Selasa, 14 April 2009

Terburuk Sedunia #2

Dalam buku Dari Soekarno Sampai SBY, Megawati diceritakan pernah berusaha menghibur partainya dengan berkata, "Kita bukan kalah, tapi kurang suara!"

Menarik sekali. Mari kita jadikan ini sebagai permainan kepenulisan terburuk sedunia!

Tulislah ujaran, ucapan, komentar, atau hiburan terburuk di seluruh dunia (lengkap dengan situasinya):
  1. Seorang kritikus kuliner: "Makanan ini tidak hambar, hanya tak berasa!"

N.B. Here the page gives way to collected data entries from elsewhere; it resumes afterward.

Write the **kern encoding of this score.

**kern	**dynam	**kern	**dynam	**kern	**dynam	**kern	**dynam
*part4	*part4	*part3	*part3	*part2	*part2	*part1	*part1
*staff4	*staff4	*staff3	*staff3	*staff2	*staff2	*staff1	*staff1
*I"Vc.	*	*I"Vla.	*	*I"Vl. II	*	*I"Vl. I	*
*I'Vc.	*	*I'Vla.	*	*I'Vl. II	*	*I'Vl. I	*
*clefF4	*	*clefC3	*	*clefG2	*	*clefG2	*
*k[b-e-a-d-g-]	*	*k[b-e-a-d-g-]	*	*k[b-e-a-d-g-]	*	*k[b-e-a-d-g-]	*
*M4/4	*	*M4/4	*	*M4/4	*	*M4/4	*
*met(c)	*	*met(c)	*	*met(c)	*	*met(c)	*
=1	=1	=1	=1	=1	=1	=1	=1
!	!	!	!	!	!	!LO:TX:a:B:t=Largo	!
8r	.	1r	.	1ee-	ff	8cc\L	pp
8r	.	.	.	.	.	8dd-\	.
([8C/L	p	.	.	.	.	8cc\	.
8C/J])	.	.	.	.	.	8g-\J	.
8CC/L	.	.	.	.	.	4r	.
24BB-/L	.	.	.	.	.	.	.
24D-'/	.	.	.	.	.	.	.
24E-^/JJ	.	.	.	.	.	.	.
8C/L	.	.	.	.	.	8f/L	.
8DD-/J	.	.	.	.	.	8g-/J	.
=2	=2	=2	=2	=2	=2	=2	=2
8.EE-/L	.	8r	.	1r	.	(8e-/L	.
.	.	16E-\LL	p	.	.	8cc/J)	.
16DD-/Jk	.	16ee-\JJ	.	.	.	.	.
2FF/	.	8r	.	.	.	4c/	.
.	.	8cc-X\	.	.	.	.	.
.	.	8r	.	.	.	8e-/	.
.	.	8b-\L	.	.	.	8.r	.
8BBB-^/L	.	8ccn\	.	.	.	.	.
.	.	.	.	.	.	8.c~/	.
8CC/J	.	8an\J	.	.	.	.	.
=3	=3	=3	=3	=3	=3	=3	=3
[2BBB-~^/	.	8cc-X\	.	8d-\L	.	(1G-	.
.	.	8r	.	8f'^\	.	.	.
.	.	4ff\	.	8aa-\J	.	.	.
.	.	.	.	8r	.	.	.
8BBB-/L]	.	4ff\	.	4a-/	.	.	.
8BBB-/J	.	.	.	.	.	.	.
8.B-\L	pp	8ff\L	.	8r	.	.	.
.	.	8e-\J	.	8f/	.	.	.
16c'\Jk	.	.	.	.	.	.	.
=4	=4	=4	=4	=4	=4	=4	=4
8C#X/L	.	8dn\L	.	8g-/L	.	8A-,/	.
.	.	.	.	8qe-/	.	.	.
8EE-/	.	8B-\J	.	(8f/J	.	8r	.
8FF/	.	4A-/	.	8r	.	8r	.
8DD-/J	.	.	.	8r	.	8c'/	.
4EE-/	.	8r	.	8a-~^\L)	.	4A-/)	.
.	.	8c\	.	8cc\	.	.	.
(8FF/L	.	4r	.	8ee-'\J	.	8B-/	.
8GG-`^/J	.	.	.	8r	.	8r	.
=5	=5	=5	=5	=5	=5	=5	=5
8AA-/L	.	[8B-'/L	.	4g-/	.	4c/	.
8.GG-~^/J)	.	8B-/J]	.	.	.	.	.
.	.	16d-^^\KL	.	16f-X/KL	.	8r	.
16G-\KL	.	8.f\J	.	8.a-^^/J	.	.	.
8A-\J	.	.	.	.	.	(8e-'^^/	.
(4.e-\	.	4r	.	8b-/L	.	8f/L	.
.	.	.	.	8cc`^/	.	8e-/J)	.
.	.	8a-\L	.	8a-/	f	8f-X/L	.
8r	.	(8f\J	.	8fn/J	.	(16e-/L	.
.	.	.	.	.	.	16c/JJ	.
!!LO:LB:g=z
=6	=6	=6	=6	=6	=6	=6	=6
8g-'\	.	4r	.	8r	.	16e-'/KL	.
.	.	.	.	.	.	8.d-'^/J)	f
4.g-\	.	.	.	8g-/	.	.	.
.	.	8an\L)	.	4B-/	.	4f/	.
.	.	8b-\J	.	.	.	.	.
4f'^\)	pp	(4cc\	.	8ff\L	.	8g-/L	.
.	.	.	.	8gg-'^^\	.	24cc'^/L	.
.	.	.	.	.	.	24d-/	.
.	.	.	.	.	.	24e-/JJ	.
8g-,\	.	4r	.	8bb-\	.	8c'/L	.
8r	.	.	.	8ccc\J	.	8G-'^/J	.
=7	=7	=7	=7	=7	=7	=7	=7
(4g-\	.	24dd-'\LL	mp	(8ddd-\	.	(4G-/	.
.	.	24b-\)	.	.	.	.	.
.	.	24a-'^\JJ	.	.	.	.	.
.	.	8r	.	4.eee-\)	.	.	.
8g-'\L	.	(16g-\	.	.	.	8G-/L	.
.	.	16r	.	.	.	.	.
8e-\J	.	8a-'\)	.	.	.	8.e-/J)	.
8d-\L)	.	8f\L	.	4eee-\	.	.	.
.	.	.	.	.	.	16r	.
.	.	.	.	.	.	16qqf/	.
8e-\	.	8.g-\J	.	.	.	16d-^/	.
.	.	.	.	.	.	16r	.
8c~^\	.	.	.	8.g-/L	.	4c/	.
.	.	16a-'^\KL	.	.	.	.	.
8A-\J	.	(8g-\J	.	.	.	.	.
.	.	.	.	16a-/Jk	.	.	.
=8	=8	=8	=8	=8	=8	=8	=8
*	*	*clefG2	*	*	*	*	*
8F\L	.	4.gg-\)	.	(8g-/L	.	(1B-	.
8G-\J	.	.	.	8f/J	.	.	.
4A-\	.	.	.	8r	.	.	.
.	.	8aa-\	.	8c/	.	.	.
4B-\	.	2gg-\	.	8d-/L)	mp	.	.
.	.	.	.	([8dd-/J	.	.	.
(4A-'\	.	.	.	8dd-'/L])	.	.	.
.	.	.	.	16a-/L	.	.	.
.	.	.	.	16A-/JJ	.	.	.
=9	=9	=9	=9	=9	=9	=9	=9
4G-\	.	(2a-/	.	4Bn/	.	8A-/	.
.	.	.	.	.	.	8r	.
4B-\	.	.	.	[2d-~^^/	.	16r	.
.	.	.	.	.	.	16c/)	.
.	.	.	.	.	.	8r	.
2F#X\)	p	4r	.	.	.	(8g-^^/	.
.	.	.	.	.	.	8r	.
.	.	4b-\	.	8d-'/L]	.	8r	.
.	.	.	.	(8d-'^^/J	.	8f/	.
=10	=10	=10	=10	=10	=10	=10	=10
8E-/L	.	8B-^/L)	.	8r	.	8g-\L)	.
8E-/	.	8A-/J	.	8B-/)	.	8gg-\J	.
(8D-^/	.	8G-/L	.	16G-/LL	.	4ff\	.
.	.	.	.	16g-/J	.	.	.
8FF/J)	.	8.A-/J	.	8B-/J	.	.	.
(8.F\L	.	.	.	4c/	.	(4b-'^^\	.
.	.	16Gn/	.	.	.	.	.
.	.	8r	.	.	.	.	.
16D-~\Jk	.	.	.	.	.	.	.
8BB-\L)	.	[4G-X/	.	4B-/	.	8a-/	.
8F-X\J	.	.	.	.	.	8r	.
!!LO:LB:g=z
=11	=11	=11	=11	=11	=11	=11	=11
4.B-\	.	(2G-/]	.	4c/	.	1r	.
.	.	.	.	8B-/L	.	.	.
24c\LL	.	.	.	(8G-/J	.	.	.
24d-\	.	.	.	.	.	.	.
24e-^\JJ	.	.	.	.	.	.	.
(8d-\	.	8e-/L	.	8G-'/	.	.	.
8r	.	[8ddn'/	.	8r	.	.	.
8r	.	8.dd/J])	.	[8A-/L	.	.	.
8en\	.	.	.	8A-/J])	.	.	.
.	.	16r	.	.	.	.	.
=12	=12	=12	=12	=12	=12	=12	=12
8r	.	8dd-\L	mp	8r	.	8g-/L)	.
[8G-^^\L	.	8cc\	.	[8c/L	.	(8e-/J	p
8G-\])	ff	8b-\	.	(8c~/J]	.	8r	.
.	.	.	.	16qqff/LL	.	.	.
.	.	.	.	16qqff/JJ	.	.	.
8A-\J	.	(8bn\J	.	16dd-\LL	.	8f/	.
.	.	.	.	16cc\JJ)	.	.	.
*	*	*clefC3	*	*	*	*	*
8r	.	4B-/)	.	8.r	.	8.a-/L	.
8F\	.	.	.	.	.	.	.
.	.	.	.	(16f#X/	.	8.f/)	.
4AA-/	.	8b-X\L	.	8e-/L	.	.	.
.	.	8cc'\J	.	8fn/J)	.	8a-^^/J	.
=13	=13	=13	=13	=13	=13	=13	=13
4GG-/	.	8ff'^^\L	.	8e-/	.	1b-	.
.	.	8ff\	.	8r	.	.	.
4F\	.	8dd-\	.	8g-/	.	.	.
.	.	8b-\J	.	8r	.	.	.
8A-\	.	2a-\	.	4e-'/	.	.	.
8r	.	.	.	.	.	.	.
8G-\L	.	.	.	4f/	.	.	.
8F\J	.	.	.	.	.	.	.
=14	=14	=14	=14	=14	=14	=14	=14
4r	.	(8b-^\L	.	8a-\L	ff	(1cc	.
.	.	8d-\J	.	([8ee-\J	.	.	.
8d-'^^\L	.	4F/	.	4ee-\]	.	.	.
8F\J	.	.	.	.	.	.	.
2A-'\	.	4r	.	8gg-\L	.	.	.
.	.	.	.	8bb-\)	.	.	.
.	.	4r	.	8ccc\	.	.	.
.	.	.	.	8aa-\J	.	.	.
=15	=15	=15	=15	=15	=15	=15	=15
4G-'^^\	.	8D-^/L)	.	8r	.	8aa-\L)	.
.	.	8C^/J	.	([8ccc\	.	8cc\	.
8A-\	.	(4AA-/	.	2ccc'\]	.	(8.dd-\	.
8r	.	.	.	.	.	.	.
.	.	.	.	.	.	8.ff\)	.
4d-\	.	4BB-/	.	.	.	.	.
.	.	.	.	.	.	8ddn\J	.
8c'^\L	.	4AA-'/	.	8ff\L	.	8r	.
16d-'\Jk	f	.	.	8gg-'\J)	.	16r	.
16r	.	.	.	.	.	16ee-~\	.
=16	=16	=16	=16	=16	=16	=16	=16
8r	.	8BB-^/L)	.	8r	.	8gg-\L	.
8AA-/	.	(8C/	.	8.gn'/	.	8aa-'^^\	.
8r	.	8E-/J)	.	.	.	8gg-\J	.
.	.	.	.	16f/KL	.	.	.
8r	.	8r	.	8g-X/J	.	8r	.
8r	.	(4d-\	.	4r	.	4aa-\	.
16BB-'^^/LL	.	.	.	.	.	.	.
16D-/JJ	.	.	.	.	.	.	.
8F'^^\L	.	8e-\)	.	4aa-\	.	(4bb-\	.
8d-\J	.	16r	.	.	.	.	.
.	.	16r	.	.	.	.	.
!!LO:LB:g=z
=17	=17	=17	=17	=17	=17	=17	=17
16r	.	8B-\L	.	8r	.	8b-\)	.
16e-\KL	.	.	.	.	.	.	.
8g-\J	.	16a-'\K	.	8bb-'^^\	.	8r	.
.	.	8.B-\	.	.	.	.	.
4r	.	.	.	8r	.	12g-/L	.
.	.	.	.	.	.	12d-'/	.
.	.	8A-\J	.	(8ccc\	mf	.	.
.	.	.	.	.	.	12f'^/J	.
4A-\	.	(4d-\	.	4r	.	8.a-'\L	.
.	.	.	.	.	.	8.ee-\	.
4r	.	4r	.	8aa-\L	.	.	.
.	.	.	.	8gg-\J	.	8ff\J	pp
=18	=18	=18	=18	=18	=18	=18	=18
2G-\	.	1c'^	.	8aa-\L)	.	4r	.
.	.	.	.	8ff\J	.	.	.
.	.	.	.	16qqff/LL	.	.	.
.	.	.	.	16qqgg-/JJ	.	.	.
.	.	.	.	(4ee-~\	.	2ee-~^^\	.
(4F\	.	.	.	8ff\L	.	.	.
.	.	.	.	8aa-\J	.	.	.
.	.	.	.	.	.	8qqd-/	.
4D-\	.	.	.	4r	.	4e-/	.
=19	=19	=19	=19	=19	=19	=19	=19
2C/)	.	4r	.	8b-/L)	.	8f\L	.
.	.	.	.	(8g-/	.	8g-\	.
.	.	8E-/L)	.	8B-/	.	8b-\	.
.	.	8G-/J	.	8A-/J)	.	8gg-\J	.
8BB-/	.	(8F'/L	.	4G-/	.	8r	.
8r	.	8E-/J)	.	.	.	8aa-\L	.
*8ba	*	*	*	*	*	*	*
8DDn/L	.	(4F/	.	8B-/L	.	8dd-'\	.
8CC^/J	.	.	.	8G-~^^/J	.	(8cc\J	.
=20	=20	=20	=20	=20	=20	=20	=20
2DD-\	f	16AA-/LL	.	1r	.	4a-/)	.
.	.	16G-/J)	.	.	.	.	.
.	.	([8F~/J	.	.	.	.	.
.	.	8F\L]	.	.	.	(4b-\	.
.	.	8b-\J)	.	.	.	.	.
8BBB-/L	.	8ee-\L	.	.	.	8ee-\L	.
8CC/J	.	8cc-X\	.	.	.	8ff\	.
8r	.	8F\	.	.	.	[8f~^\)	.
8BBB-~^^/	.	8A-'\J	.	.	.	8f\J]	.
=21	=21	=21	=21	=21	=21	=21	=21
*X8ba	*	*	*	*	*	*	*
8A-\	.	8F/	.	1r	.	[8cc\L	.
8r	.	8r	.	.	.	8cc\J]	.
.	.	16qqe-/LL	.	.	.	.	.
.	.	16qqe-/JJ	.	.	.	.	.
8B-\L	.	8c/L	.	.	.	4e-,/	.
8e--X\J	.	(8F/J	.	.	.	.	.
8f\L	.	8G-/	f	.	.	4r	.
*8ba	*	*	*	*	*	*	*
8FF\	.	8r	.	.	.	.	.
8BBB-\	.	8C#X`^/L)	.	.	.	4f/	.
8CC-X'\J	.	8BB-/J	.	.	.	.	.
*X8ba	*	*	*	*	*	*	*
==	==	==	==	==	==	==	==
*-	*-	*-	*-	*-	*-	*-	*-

  2. Seorang tetangga pada anak yang menangis tersedu-sedu, "Ayahmu bukannya meninggal, melainkan tak bernyawa."

  3. "Kamu nggak gemuk kok," ujar seorang pria pada istrinya. "Cuman nggak bisa menemukan pakaian yang muat aja," dia lantas pura-pura batuk sambil menambahkan perlahan, "di seluruh dunia."

  4. "Kalian tidak buta aksara!" seru sang guru pada seluruh kelas, "Hanya tak bisa membaca!"

  5. "Kau nggak bodoh," usap sang Kakak pada kepala adiknya. "Hanya tak berakal sehat."

  6. Si teknisi mengernyitkan kening, "Laptopmu nggak rusak kok, cuman nggak akan bisa dipakai lagi sebelum diperbaiki."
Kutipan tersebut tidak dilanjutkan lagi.